My Lords, I am genuinely grateful for the opportunity to follow the noble Lord, Lord Dodds, for whom I have much respect, and indeed I have a good deal of sympathy with the concerns which he has expressed. But, as I hope to explain, this Bill is not the way to alleviate those concerns.
I also echo those who have paid tribute to my noble friend the Minister and expressed pleasure that he remains in his post, and of course I share the hope and aspirations, which have been widely expressed, that the difficulties we face can be solved through negotiation—and I welcome the fact that those negotiations are now under way. But the Government have asked your Lordships’ House to give this Bill a Second Reading today, and it is our duty therefore to consider its merits.
The Government seek to justify the provisions of the Bill, which would otherwise be a clear breach of international law, by reference to the doctrine of necessity. That doctrine is set out in Article 25 of the relevant treaty, which states that the doctrine cannot be invoked unless it
“is the only way”—
I stress: “the only way”—
“for the State to safeguard an essential interest against a grave and imminent peril”.
Even if it is assumed that all the other requirements of the article are met—and there are of course many reservations about that—it cannot possibly be argued that this Bill is the only way in which the state’s interests can be safeguarded. It is not the only way
because the protocol itself provides a way, a perfectly legal way, in which that objective can be achieved. It is to be found in Article 16.
I did not properly hear the answer which my noble friend the Minister gave in response to my intervention, but if he really suggested that the problem with Article 16 was that it could apply only to the whole protocol, and that therefore freedom of movement provisions would be affected, I have to tell him as gently as I can that there is absolutely no basis for that interpretation of Article 16, which gives the Government a wide discretion as to the measures which they could take. I am genuinely bewildered by the Government’s decision not to proceed by invoking Article 16. Your Lordships may be interested in the explanations for its rejection which were given to me by the Home Secretary when she was Attorney-General.
My noble friend the Minister had asked me to speak to the then Foreign Secretary, now of course the Prime Minister, about this issue. When the conversation turned to the legality of the Government’s proposals, she referred me to the Attorney-General, which your Lordships may think is in itself not entirely insignificant. The then Attorney-General told me that the decision not to invoke Article 16 was a political one. The reason, she told me, was that Article 16 permits only measures which are proportionate. I should repeat that, although it will not take long for the implications to sink in: Article 16 was not invoked because it permits only measures which are proportionate. To put it very mildly, this of course reinforces the unanswerable argument that the Government simply cannot contend that the Bill is the only course open to them. It must follow, therefore, that it constitutes a clear breach of international law.

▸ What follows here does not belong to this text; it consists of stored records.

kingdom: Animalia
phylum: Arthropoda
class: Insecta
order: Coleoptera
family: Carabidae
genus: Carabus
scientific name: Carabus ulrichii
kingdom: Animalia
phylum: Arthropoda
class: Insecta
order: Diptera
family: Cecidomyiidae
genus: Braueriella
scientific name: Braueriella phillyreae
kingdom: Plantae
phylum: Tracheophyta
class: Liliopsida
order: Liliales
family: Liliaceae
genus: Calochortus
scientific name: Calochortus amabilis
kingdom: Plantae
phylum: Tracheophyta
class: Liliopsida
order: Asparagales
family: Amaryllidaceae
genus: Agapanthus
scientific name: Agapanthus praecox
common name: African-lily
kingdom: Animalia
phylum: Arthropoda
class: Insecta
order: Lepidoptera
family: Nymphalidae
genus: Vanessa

Why does all this matter? It matters because, although I acknowledge that Parliament can legislate in breach of international law, it should not do so—and it especially should not do so at the present time. Of course it is the case that, on the scale of iniquity, the Bill, for all its flaws, does not begin to compare to the invasion of Ukraine. But Ministers—our Ministers—frequently criticise that invasion on the ground that it is a breach of international law. My noble friend did it in the course of his opening remarks. The Defence Secretary, for whom I have great respect, did it in a newspaper article on 25 September. He said of Vladimir Putin:
“We take everything he does seriously, because this is a man without any scruples and any regard for international law.”
The thing about the law, whether it is domestic or international, is that you cannot pick and choose. You cannot pray it in aid in one context and have no regard for it in another, so I urge the Government to think again. They can achieve their objectives perfectly legally by invoking Article 16, but if they persist with the Bill, I shall vote against it—not, of course, today—and I urge your Lordships to do likewise.